Engineering blowing through its allocation on a runaway eval loop gets 429s; product keeps shipping, unaffected — same gateway, same route, different wallets. A subject scopes the entry to requests whose resolved dimension values match every key/value pair (a value of "*" means “any non-missing value”). Combined with the discovery modes on the enforcement policy (Same / Selector / All), the intended shape is clear: platform team owns the enforcement policy on the gateway; each product team owns Budget resources in their own namespace, scoped to their own dimensions. Org → team → user hierarchies with different windows and actions per level.
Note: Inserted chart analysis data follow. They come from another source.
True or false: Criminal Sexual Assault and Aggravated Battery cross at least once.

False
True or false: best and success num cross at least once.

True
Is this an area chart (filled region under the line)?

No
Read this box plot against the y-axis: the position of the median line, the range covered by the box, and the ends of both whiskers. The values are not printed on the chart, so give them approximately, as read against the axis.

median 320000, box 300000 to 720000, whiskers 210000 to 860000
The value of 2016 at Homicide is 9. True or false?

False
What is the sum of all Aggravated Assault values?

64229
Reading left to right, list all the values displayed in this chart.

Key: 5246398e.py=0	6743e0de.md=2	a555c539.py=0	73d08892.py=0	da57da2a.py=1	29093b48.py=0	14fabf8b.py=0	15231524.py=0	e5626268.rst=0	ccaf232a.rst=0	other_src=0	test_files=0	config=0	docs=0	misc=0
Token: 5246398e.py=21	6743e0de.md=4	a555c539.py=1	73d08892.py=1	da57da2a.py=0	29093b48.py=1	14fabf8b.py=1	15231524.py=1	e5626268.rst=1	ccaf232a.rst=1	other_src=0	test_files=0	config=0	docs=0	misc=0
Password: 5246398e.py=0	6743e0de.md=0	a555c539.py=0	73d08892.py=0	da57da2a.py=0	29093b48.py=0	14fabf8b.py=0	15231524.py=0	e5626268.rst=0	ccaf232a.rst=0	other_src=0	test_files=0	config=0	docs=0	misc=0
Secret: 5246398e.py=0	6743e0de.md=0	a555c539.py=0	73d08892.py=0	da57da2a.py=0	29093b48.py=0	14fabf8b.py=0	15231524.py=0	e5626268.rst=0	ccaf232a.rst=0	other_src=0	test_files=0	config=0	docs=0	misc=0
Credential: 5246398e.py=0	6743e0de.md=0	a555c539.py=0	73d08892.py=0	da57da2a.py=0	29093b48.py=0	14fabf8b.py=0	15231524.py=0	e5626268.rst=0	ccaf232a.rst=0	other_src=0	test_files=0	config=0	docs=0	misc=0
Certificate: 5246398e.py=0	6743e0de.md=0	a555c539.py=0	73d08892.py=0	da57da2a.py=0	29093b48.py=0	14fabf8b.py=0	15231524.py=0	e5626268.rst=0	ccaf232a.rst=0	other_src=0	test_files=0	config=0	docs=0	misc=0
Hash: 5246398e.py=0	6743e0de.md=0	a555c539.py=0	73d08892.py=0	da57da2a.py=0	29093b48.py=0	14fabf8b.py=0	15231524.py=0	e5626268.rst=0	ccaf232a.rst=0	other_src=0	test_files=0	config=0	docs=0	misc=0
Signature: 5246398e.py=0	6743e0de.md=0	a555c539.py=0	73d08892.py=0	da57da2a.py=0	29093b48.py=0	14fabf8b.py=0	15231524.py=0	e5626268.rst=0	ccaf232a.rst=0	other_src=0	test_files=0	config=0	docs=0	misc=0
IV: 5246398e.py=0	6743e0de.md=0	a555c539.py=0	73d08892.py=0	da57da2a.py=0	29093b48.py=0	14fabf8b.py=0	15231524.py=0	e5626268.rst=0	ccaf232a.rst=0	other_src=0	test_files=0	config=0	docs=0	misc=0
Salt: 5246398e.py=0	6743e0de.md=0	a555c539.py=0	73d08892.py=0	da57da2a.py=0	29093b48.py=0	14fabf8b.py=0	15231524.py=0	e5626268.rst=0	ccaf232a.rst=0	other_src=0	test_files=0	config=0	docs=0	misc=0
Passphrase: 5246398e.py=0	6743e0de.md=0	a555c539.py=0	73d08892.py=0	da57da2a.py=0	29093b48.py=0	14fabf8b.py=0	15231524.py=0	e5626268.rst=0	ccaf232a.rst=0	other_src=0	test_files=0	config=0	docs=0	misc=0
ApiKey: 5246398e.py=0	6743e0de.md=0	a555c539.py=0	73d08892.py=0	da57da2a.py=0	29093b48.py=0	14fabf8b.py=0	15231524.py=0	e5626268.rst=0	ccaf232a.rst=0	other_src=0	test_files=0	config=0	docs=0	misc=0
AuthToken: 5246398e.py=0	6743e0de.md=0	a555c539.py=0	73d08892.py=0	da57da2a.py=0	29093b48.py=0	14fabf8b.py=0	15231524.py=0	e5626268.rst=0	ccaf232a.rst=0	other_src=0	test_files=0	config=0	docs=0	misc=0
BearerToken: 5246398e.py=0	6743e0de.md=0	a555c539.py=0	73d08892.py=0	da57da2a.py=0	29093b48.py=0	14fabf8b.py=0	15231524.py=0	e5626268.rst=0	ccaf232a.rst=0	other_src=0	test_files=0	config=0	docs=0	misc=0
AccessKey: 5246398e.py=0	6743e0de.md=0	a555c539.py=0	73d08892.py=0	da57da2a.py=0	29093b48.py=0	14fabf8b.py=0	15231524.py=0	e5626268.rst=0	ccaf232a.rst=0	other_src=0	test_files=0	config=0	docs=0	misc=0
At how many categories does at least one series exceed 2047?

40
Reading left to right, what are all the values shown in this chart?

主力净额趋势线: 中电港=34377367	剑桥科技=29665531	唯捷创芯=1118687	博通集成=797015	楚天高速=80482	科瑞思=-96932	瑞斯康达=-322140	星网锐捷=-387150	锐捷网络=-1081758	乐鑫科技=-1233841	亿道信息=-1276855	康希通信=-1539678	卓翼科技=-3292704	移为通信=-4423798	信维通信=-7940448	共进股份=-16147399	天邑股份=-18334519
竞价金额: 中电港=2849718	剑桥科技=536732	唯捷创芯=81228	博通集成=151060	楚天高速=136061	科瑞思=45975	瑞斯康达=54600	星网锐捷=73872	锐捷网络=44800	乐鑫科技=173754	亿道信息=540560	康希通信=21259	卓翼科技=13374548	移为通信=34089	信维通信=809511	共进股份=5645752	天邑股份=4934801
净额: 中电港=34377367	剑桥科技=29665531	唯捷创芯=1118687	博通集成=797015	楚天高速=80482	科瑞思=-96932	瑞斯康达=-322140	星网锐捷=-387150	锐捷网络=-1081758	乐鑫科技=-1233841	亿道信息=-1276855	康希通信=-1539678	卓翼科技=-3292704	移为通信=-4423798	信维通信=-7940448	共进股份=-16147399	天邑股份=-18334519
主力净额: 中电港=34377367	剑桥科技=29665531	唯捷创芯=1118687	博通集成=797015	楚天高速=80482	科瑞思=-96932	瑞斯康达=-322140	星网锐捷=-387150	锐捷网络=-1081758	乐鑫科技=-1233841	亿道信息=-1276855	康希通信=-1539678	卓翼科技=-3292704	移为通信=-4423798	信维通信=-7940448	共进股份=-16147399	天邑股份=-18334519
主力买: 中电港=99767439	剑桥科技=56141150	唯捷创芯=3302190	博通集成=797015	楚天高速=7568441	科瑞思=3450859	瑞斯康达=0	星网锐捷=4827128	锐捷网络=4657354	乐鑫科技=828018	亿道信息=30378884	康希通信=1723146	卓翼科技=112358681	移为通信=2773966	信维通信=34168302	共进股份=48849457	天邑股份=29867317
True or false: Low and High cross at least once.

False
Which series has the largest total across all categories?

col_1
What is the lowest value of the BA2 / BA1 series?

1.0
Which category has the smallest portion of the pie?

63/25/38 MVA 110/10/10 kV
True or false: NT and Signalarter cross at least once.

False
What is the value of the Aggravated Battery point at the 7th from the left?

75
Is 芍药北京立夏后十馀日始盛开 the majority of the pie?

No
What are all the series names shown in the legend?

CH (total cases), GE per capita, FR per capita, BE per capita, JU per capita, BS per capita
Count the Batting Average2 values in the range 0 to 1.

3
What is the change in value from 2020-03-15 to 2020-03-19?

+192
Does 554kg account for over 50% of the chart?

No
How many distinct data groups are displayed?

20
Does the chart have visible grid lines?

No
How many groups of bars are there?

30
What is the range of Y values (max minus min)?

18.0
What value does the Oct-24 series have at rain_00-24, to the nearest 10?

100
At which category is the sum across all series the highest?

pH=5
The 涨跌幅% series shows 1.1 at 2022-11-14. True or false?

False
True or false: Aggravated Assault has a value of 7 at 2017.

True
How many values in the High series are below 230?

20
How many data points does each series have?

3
One honest caveat for day one: how dimension values are resolved at request time (trusted identity headers derived from JWT claims, per Solo’s cost-controls reference architecture) isn’t fully documented yet outside the API reference. For unscoped budgets like this demo, none of that matters — they just work.

Gotchas from the field

  • The API group is enterpriseagentgateway.solo.io/v1alpha1. The docs' model-catalog example shows agentgateway.dev/v1alpha1 for the Parameters kind; the CRDs actually installed by the v2026.6.3 charts use the enterprise group. When in doubt, kubectl get crd | grep -i budget and read the schema — it also encodes useful validation (budget names must be alphanumeric-with-hyphens; subject keys/values can’t contain |, ^, or backticks; token budgets cap at 2^32−1).
  • Attaching parametersRef restarts the proxy. Plan for a rollout, not a hot reload.
  • Budgets count input + output tokens. Size token budgets against total_tokens, not your prompt sizes.
  • Windows are rolling, not calendar-aligned. Budget enforcement rides the gateway’s rate limiting infrastructure, so a tripped Day budget stays blocked until enough spend ages out of the trailing 24 hours — it does not reset at midnight. Either way, never put a small blocking budget on a route that shared infrastructure (agents, CI) depends on. Dedicated routes or subject-scoped entries are your friends.
  • v2026.6.x is not a long-term-support train. AgentGateway moved to calver with this cycle; quarterly releases (first expected: 2026.7.x) get 12 months of patches. Fine for a lab, plan accordingly for production.

Wrapping up

Budget enforcement at the gateway is the missing primitive for AI platform FinOps: the place that already sees every request, every token, and (with a cost catalog) every dollar is now the place that can say no — declaratively, per team, per window, in the currency your CFO speaks. The rollout path is gentle: load a catalog, watch agw.ai.usage.cost.total show up in your logs, add Audit budgets, and only then arm Block where runaway spend would actually hurt.

Total cost of this entire demo, per the gateway’s own accounting: about two cents.